SJEG, Blue Cross unable to reach agreement

Published 9:26 am Thursday, October 14, 2010

Saint Joseph’s East Georgia patients who currently have health coverage with Blue Cross Blue Shield of Georgia could soon find themselves out –of– network at the hospital. While this is not the end result SJEG has been working toward, Blue Cross has, so far, been unwilling to consider SJEG’s numerous attempts over the last two years to negotiate a fair reimbursement rate.

Regretfully, without this contract update, as of Nov. 1, Blue Cross will no longer honor current in-network benefits for BCBS patients if they wish to be treated at Saint Joseph’s East Georgia.

“This is a serious issue for people who need this critical access hospital and it is a serious issue for us,” says Mike Huff, SJEG President. “We do not believe our current contract with Blue Cross reflects our patients’ priorities or Saint Joseph’s commitment to innovative and cost-efficient health care. We are working toward a contract that allows us to continue to provide the highest level of quality care for our Blue Cross patients.”

When Saint Joseph’s purchased MGB Hospital in 2008, Blue Cross threatened “out –of – network” status if Saint Joseph’s did not leave the existing MGB contract in place; the reimbursement rates were tremendously outdated and already more than 60 percent lower than other insurance companies.  The Blue Cross contract is now more than ten years old and does not provide for any inflation adjustment — that’s the equivalent of ten years without a raise. The rates are in fact, so low that Blue Cross enjoys a considerable price break over Medicare rates.  

In 2009, Blue Cross gave SJEG a “take it or leave it” offer that it called “unprecedented” due to the percentage increase. Because the existing rate base is so low, the proposed increase did not come close to other, current market rates. But that wasn’t the only sticking point.

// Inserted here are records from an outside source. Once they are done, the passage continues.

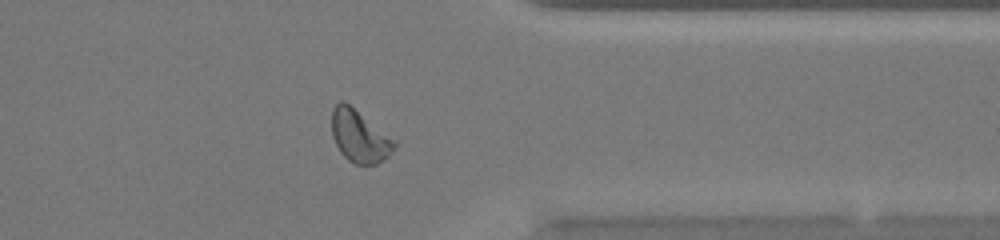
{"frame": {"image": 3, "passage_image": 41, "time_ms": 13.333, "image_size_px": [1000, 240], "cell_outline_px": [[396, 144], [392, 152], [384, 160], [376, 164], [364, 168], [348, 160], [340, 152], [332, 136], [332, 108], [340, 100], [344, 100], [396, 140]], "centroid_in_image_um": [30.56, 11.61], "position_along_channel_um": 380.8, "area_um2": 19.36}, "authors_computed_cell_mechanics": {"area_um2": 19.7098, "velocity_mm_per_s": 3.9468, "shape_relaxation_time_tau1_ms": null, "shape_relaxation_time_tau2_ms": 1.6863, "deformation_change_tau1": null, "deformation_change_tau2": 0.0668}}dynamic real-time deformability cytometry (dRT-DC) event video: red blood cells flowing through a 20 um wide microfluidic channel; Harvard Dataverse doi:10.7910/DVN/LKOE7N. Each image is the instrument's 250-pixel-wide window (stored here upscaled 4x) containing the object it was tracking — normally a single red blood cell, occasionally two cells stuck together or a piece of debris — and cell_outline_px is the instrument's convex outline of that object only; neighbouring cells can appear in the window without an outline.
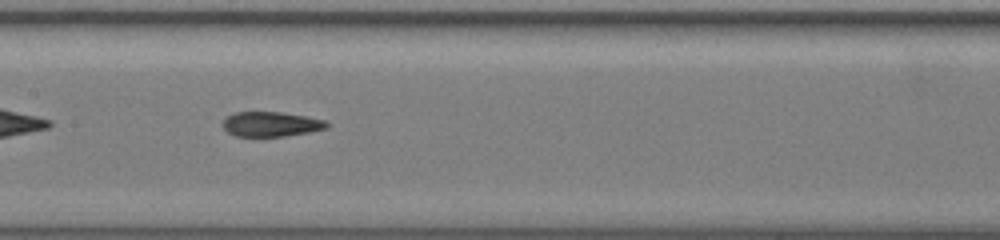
{"species": "common noctule bat (a hibernating species)", "species_latin": "Nyctalus noctula", "temperature_condition": "warm", "stored_images_in_passage": 40, "camera_frame_rate_fps": 3000, "um_per_image_px": 0.085, "animal": {"sex": "female", "body_mass_g": 19.5, "forearm_length_mm": 54.1}, "frame": {"image": 1, "passage_image": 12, "time_ms": 3.667, "image_size_px": [1000, 240], "cell_outline_px": [[332, 124], [328, 128], [308, 132], [284, 136], [236, 136], [228, 132], [220, 124], [228, 116], [236, 112], [280, 112], [308, 116], [324, 120]], "centroid_in_image_um": [23.07, 10.55], "position_along_channel_um": 184.3, "area_um2": 15.09}}
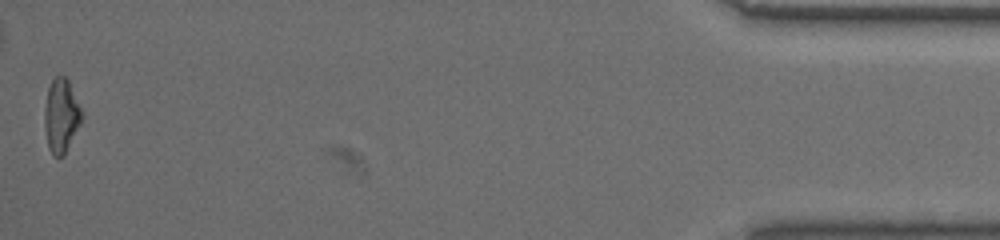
{"frame": {"image": 2, "passage_image": 40, "time_ms": 13.0, "image_size_px": [1000, 240], "cell_outline_px": [[80, 124], [64, 156], [52, 156], [48, 148], [44, 128], [44, 108], [48, 88], [52, 80], [56, 76], [64, 76], [68, 80], [80, 108]], "centroid_in_image_um": [5.16, 9.87], "position_along_channel_um": 430.0, "area_um2": 15.78}, "authors_computed_cell_mechanics": {"area_um2": 15.4904, "velocity_mm_per_s": 3.5424, "shape_relaxation_time_tau1_ms": 4.2376, "shape_relaxation_time_tau2_ms": 1.7514, "deformation_change_tau1": 0.1975, "deformation_change_tau2": 0.1023}}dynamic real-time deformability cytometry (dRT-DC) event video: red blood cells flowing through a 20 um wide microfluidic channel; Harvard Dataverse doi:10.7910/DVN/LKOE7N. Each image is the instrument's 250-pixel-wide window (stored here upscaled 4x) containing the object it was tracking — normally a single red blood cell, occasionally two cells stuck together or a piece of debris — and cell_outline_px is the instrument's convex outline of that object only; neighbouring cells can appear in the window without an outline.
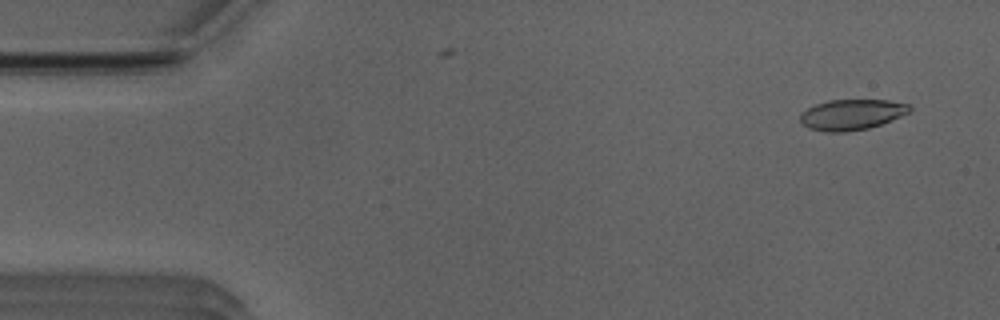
{"species": "Egyptian fruit bat (a non-hibernating species)", "species_latin": "Rousettus aegyptiacus", "temperature_condition": "room temperature", "stored_images_in_passage": 49, "camera_frame_rate_fps": 3000, "um_per_image_px": 0.085, "animal": {"sex": "male"}, "frame": {"image": 1, "passage_image": 2, "time_ms": 0.333, "image_size_px": [1000, 320], "cell_outline_px": [[912, 112], [880, 124], [868, 128], [844, 132], [824, 132], [808, 128], [800, 120], [800, 116], [808, 108], [816, 104], [828, 100], [888, 100], [908, 104], [912, 108]], "centroid_in_image_um": [72.42, 9.74], "position_along_channel_um": 12.6, "area_um2": 19.42}}
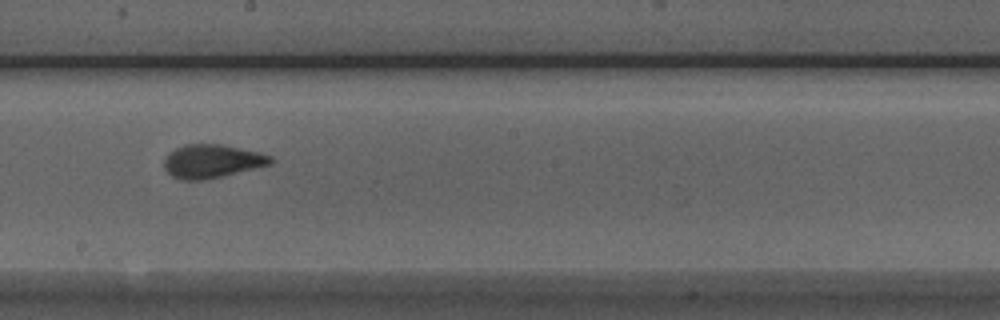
{"frame": {"image": 2, "passage_image": 27, "time_ms": 8.667, "image_size_px": [1000, 320], "cell_outline_px": [[272, 164], [224, 176], [204, 180], [180, 180], [172, 176], [164, 168], [164, 160], [168, 152], [184, 144], [220, 144], [260, 152], [272, 156]], "centroid_in_image_um": [18.01, 13.71], "position_along_channel_um": 230.2, "area_um2": 20.92}}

“That offer also included a dollar ‘cap’ on outpatient cases which have variability,” according to Kevin Brenan, Saint Joseph’s CFO. “In other words, Blue Cross wanted to cap how much they’d pay for Emergency Services and Outpatient Surgery — medical events that can change suddenly and cannot always be predetermined. We felt that was very unfair to patients, and Saint Joseph’s could not — and did not — accept that offer. We understand how the large percentage increase may present on paper, but ten years without an equitable rate increase only damages the hospital and, in turn, the community to which we have invested a great deal of resources.”

On July 31, 2010, SJEG made a final offer to Blue Cross with the intent to terminate the existing contract effective Nov. 1, if terms are not reached.

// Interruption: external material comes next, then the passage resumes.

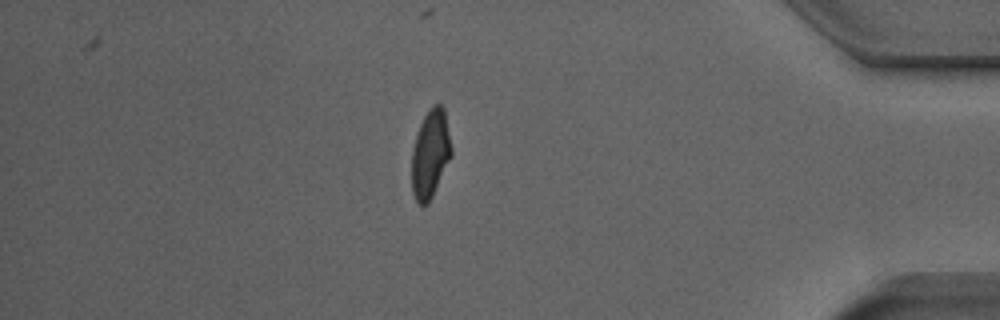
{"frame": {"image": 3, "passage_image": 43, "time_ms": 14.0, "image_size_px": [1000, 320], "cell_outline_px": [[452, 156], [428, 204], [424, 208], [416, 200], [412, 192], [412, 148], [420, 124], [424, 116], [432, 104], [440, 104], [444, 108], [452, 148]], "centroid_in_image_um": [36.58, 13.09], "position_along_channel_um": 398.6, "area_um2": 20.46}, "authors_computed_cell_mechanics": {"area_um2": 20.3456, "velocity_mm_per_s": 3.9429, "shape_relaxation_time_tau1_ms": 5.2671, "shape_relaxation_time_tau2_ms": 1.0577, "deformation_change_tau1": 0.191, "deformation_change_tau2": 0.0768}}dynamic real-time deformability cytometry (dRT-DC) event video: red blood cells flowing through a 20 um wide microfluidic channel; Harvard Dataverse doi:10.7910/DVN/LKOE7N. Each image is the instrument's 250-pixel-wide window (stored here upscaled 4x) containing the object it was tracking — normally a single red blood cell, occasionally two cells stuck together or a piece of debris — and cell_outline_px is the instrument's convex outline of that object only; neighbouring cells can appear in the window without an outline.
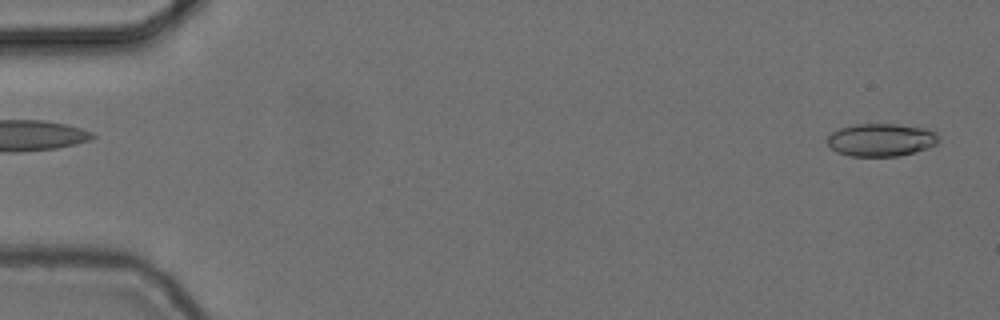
{"species": "common noctule bat (a hibernating species)", "species_latin": "Nyctalus noctula", "temperature_condition": "cold", "stored_images_in_passage": 17, "camera_frame_rate_fps": 3000, "um_per_image_px": 0.085, "animal": {"sex": "female", "body_mass_g": 24.6, "forearm_length_mm": 56.2}, "frame": {"image": 1, "passage_image": 2, "time_ms": 0.333, "image_size_px": [1000, 320], "cell_outline_px": [[940, 140], [936, 144], [928, 148], [900, 156], [848, 156], [836, 152], [828, 144], [828, 136], [832, 132], [840, 128], [856, 124], [896, 124], [928, 128], [936, 132]], "centroid_in_image_um": [74.92, 11.89], "position_along_channel_um": 10.1, "area_um2": 21.44}}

“Saint Joseph’s offer is fair and reasonable, offering mutually beneficial terms that are consistent with the marketplace,” says Joe Gorman, SJEG Board Chair. “This negotiation is about continuing to offer the highest level of care to our patients. We are confident in our proposal to Blue Cross, and hope they consider the patients impacted by their decision. Our priorities are to our patients and we hope that an agreement can be reached before the deadline.”